When a dividend yield gets close to the double digits, it's often a sign that the market sees a payout cut coming. While Tallgrass' financial metrics suggest otherwise, there is one area of uncertainty that has the market spooked. That dynamic makes this stock a compelling opportunity for investors who aren't afraid of accepting more risk for a potentially richer reward.
Tallgrass Energy Partners 101
Tallgrass Energy Partners is an oil and natural gas pipeline and processing MLP that operates mainly in the central part of the country. While the company operates a diverse set of assets, its crown jewel is the 1,712-mile Rockies Express Pipeline (REX), which moves natural gas both east and west from the Rockies and Appalachia. The company owns a 50% stake in the system, with the remainder split between its parent Tallgrass Energy GP and refining giant Phillips 66. Another important asset is the Pony Express Pipeline, which moves crude oil from the Powder River Basin to refineries in Kansas and Oklahoma, among them Phillips 66's Ponca City refinery.
Tallgrass Energy has steadily grown its asset footprint over the years by investing in a combination of organic growth projects, third-party acquisitions, and drop-down transactions with a development company now owned by its parent. In fact, earlier this year the company acquired the final 2% interest in the Pony Express pipeline it didn't already own, and signed a joint-venture agreement with a third party to build another pipeline. That said, it's worth noting that Tallgrass has maintained very conservative financials even as it has expanded its portfolio.
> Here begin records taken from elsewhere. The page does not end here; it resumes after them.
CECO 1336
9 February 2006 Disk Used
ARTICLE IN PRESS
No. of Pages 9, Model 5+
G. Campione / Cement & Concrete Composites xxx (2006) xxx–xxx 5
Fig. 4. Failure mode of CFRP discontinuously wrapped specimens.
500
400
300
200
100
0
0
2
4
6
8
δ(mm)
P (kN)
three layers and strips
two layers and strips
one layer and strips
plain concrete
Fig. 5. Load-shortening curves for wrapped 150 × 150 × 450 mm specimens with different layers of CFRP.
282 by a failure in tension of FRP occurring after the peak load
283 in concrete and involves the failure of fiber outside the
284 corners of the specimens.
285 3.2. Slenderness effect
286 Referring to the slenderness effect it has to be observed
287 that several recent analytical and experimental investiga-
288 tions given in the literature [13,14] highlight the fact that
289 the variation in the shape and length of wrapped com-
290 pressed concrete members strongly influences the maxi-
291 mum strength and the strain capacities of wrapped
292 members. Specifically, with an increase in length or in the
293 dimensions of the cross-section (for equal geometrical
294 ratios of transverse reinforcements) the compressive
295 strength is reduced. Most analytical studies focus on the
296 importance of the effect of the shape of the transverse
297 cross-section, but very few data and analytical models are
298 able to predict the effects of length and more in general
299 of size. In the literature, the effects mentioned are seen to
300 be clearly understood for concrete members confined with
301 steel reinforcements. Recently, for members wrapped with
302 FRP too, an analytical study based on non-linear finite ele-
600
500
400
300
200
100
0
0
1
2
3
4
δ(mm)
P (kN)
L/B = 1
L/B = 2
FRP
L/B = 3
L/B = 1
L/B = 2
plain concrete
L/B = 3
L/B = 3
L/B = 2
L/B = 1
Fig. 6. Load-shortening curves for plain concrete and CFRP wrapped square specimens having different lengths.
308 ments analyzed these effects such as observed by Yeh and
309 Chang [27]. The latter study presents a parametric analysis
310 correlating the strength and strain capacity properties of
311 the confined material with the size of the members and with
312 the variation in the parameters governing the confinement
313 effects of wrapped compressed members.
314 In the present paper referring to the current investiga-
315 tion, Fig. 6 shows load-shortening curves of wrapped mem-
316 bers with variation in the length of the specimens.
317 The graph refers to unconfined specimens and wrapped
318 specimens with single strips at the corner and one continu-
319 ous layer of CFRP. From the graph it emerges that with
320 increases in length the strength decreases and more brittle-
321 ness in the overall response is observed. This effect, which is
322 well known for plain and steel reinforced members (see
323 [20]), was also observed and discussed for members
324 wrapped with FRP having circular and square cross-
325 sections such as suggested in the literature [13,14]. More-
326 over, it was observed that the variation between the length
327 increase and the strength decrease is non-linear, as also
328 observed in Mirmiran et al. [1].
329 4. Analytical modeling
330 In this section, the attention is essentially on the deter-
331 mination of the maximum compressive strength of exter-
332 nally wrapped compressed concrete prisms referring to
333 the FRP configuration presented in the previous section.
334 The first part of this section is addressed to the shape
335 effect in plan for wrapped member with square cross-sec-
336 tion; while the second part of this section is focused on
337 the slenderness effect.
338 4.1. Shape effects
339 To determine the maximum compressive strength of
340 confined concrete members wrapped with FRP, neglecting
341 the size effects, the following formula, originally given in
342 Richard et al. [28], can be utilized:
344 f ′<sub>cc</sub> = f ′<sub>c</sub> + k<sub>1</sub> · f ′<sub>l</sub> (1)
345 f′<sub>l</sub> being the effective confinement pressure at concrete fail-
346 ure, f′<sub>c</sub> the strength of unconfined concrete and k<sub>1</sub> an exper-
It ended last year with a low 3.0 times leverage ratio while covering its high-yielding distribution by an ultra-conservative 1.47 times.
What's coming down the pipeline
Those metrics suggest that Tallgrass Energy should have no problem meeting its goal to increase its payout another 7% to 10% this year, which would power an accelerated 37% to 40% increase in the distribution of parent Tallgrass Energy GP. The company anticipates that organic growth projects and third-party acquisitions announced over the last few months will fuel this growth. For example, last year the company made several purchases in the Powder River Basin to build out an oil and gas gathering business as a first step in becoming a one-stop shop for producers in the region.
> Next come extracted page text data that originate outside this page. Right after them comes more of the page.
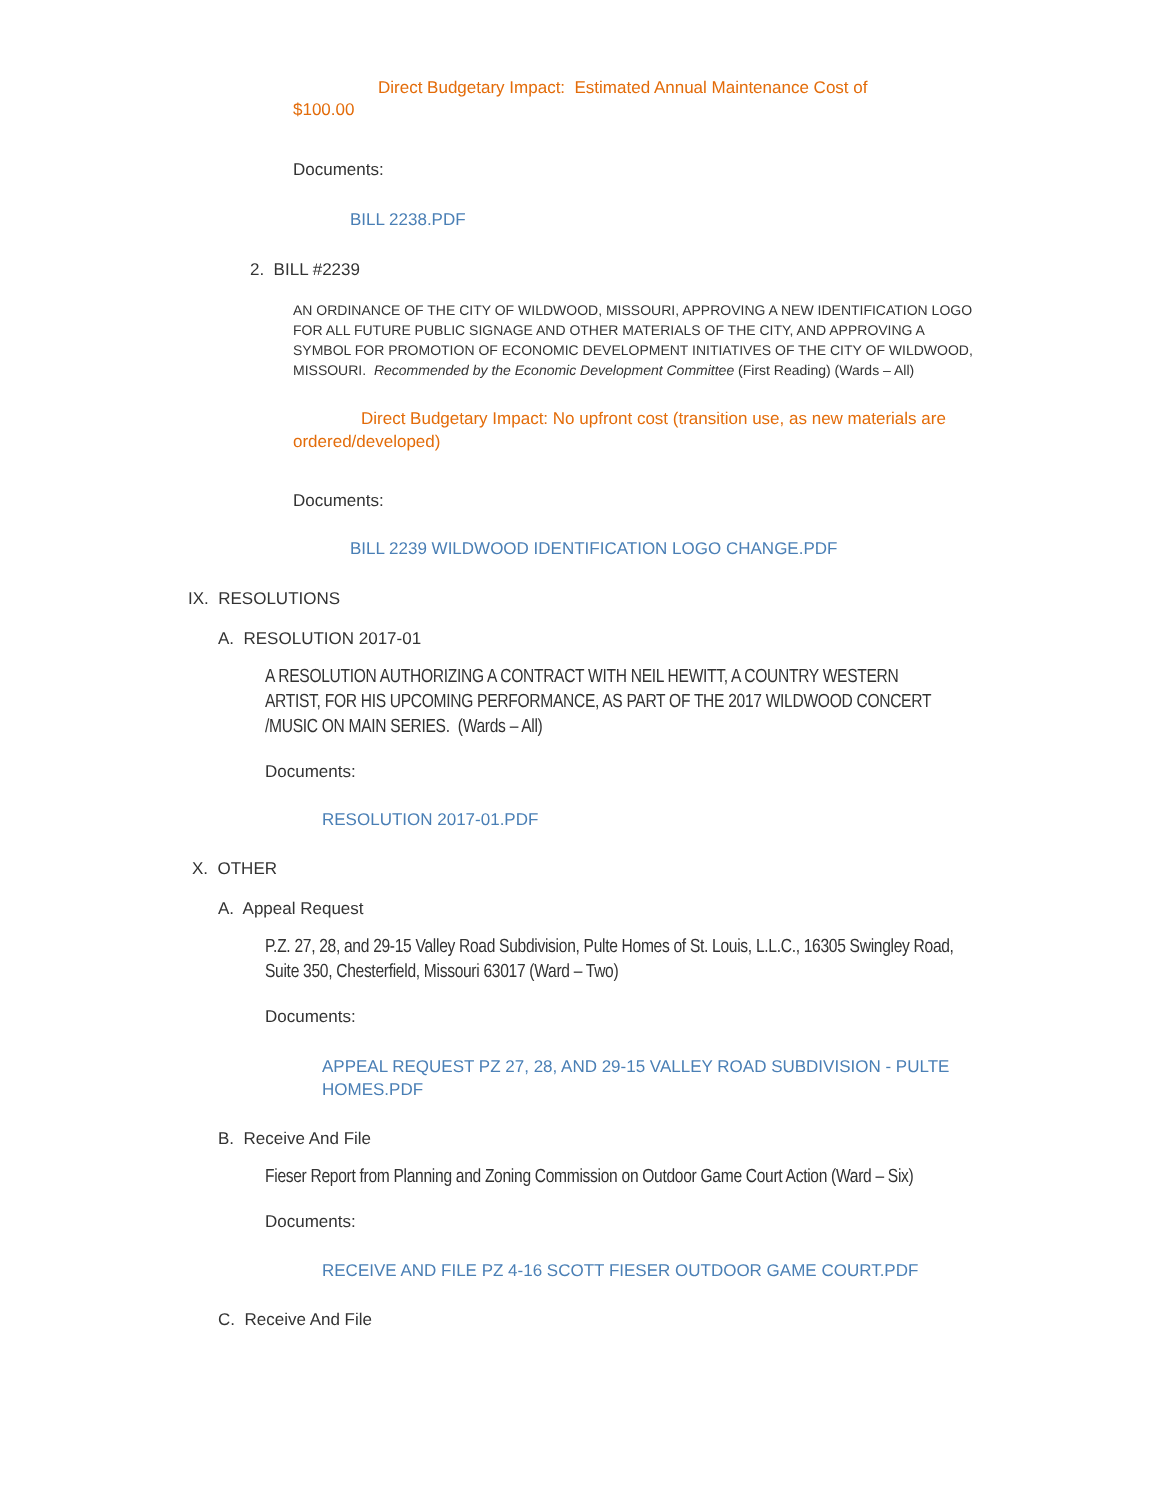Direct Budgetary Impact: Estimated Annual Maintenance Cost of
$100.00
Documents:
BILL 2238.PDF
2. BILL #2239
AN ORDINANCE OF THE CITY OF WILDWOOD, MISSOURI, APPROVING A NEW IDENTIFICATION LOGO FOR ALL FUTURE PUBLIC SIGNAGE AND OTHER MATERIALS OF THE CITY, AND APPROVING A SYMBOL FOR PROMOTION OF ECONOMIC DEVELOPMENT INITIATIVES OF THE CITY OF WILDWOOD, MISSOURI. Recommended by the Economic Development Committee (First Reading) (Wards – All)
Direct Budgetary Impact: No upfront cost (transition use, as new materials are ordered/developed)
Documents:
BILL 2239 WILDWOOD IDENTIFICATION LOGO CHANGE.PDF
IX. RESOLUTIONS
A. RESOLUTION 2017-01
A RESOLUTION AUTHORIZING A CONTRACT WITH NEIL HEWITT, A COUNTRY WESTERN ARTIST, FOR HIS UPCOMING PERFORMANCE, AS PART OF THE 2017 WILDWOOD CONCERT /MUSIC ON MAIN SERIES. (Wards – All)
Documents:
RESOLUTION 2017-01.PDF
X. OTHER
A. Appeal Request
P.Z. 27, 28, and 29-15 Valley Road Subdivision, Pulte Homes of St. Louis, L.L.C., 16305 Swingley Road, Suite 350, Chesterfield, Missouri 63017 (Ward – Two)
Documents:
APPEAL REQUEST PZ 27, 28, AND 29-15 VALLEY ROAD SUBDIVISION - PULTE HOMES.PDF
B. Receive And File
Fieser Report from Planning and Zoning Commission on Outdoor Game Court Action (Ward – Six)
Documents:
RECEIVE AND FILE PZ 4-16 SCOTT FIESER OUTDOOR GAME COURT.PDF
C. Receive And File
That said, this distribution growth plan assumes Tallgrass remains a standalone entity, which might not be the case. Earlier in the year, Tallgrass Energy Partners and Tallgrass Energy GP announced that they were evaluating a reorganization that could either combine them into one entity or at least eliminate the high management fees the MLP pays its parent. The uncertainty about how this will play out has been one factor weighing on Tallgrass' valuation this year.
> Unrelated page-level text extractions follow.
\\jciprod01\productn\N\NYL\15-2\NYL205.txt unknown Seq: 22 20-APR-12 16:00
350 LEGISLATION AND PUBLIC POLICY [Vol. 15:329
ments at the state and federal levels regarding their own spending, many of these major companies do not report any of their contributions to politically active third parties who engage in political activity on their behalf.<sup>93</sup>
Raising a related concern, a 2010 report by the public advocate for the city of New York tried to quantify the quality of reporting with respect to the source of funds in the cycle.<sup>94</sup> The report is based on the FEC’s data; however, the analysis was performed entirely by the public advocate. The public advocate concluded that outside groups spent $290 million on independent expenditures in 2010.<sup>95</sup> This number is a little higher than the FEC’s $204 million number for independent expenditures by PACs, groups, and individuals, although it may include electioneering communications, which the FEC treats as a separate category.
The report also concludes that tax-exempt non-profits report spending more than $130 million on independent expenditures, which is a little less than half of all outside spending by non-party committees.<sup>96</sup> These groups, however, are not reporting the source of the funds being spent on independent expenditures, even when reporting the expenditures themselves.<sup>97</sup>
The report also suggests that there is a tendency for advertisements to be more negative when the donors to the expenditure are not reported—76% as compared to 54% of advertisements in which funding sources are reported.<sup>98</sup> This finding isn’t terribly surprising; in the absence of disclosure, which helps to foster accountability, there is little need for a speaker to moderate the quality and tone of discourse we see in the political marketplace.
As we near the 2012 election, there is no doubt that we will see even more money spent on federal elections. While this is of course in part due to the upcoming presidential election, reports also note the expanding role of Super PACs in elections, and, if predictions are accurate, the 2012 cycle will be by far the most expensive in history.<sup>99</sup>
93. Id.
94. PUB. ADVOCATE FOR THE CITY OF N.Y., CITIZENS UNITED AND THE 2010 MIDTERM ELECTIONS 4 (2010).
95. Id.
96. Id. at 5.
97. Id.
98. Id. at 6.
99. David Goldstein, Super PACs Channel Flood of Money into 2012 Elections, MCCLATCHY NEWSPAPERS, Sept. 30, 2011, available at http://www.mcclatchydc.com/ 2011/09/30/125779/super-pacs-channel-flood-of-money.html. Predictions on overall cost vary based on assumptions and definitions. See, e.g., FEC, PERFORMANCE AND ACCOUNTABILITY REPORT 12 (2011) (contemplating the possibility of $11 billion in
That's because several other MLPs have opted to reduce their payouts as part of similar reorganizations. NuStar Energy, for example, slashed its dividend 45% after announcing a deal to acquire its parent this year. Meanwhile, Plains All American Pipeline reduced its payout 21% in 2016 after securing an agreement with its parent to eliminate management fees, and went on to cut it by another 45% last year.
That said, both NuStar Energy and Plains All American Pipeline needed to reduce their distributions -- they had much higher leverage ratios of more than 4.5 times, and concerning distribution coverage ratios of less than 1.0. That's not to say Tallgrass won't choose to cut its payout as part of a transaction simply to remain ultra-conservative, but it doesn't seem likely given its stronger metrics.
An interesting option for those unafraid of the unknown
Tallgrass Energy looks like an enticing opportunity for income-seeking investors given that it offers a high and fast-growing yield backed by conservative financial metrics. That said, the company did throw some uncertainty into the mix by announcing that it might reorganize. While that unknown is weighing on the valuation right now, it's also providing investors who are comfortable with the added risk an discounted opportunity to scoop up what could be a high upside, high-yield stock.